So lately I started tinkering with #YAMS and things started to get weird because the most important place where I would need a good sorting algo would be here, to manage the merging of the trajectories to rebuild the whole orbit(s). Previously I used the traditional sort utility which implies a specific type of encoding. See
94. New packing: p7k
95. New packing at work
But if I have my own sorting infrastructure, not only I can simplify/compact the records, but I could also exploit some parallelism here and there, eventually avoiding sort completely.
For now the goal is to reach w32 and this determines the format:
- uint32_t Xstart : range from 0 to 0xFFFFFFFF
- uint32_t Xend: range from 0 to 0xFFFFFFFF
- uint32_t Arcs: range from 1 to 0xFFFFFFFF
- uint64_t Len: range from 1 to 0xFFFFFFFFFFFFFFFD
- uint8_t Parity flag : 0 or 1
Total : 21 bytes per record, down from 26, so the final log for w32 would be about 90GB. The last byte has very little entropy but it is required to check that w26 is perfect, not just maximal.
Maybe the record could be reduced a bit by using variable-sized Arcs and Len fields, because they are pretty low at the start and increase in size with each pass of fusion. Xstart and Xend remain fixed (to ease sorting). I'm fine with variable-sized records because random access is not required here.

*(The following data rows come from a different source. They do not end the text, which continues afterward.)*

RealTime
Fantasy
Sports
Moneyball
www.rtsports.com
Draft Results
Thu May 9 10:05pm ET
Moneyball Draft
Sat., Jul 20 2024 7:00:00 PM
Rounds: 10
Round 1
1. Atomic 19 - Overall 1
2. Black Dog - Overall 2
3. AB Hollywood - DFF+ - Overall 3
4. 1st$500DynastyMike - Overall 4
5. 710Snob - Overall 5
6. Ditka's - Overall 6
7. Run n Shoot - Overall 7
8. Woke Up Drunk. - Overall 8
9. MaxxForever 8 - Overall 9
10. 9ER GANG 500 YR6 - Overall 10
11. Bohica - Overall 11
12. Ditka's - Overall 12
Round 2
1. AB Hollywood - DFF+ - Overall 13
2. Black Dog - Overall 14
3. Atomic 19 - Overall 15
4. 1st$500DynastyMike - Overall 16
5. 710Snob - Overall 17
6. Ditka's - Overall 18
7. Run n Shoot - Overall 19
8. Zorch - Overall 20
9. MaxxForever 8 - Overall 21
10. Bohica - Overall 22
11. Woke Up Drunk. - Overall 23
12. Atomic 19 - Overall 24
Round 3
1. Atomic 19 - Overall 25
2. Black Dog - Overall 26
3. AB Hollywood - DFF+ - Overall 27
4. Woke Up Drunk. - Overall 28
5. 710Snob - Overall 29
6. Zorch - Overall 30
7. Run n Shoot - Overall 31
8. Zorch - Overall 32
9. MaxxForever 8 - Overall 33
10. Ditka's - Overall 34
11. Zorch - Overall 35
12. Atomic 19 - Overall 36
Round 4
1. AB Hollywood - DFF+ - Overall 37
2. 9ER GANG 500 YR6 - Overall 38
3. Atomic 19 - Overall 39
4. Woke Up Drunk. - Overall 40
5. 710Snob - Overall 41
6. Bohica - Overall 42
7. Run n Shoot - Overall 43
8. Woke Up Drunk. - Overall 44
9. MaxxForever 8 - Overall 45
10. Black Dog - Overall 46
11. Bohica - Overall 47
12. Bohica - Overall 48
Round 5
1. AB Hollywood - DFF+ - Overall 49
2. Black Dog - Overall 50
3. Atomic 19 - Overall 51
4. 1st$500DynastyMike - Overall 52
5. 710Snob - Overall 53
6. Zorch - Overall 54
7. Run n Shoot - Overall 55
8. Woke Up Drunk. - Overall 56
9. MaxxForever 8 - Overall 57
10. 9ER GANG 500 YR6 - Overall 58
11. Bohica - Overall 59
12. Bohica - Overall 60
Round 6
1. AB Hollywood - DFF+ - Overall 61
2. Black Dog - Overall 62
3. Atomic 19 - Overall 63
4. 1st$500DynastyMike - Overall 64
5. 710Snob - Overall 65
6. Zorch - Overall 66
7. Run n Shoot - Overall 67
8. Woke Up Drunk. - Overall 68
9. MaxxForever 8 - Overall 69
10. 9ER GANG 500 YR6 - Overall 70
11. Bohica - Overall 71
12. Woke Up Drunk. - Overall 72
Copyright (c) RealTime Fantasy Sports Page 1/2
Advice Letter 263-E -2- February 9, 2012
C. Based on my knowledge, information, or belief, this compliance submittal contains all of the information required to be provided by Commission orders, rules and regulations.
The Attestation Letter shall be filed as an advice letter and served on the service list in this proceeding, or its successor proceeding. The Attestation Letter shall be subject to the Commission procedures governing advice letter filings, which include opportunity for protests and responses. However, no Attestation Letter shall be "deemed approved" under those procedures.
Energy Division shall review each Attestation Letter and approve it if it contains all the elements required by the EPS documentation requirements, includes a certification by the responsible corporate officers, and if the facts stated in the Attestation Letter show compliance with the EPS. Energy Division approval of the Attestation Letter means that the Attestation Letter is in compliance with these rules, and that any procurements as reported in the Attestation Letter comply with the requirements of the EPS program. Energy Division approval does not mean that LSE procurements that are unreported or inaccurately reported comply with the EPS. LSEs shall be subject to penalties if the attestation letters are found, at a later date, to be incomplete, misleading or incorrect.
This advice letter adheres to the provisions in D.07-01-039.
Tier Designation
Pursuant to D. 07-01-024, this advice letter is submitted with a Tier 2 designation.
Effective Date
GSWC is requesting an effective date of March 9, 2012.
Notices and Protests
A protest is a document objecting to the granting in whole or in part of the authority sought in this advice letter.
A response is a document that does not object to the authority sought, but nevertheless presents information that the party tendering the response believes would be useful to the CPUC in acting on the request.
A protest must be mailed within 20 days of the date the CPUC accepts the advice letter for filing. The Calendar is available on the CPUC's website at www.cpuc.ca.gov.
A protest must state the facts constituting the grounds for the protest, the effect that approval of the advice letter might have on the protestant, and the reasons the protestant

Arcs ranges from 1 to 4 bytes (2 bits), Len from 1 to 8 bytes (3 bits) so there would be 1 bit left in a byte to signal the parity flag. So the minimum size of a record would be 11 bytes. The 2 remaining bits could help reduce the size further: with 3 bits, one can encode either the number of bytes, or a direct value from 1 to 4.
The fusion program should be able to perform the sorts only, so partial logs can be preprocessed for fusion. The input processing would likely be decoupled from the output processing (usint pthread ?) to keep the whole program fast, despite all the I/O stalls. The sum of all the lengths should always be computed, to catch any flaw during processing.
For w32, the Len field should be capable to hold more than 64 bits... so 4 bits are required to encode more than 4 bytes, because the orbit could be perfect...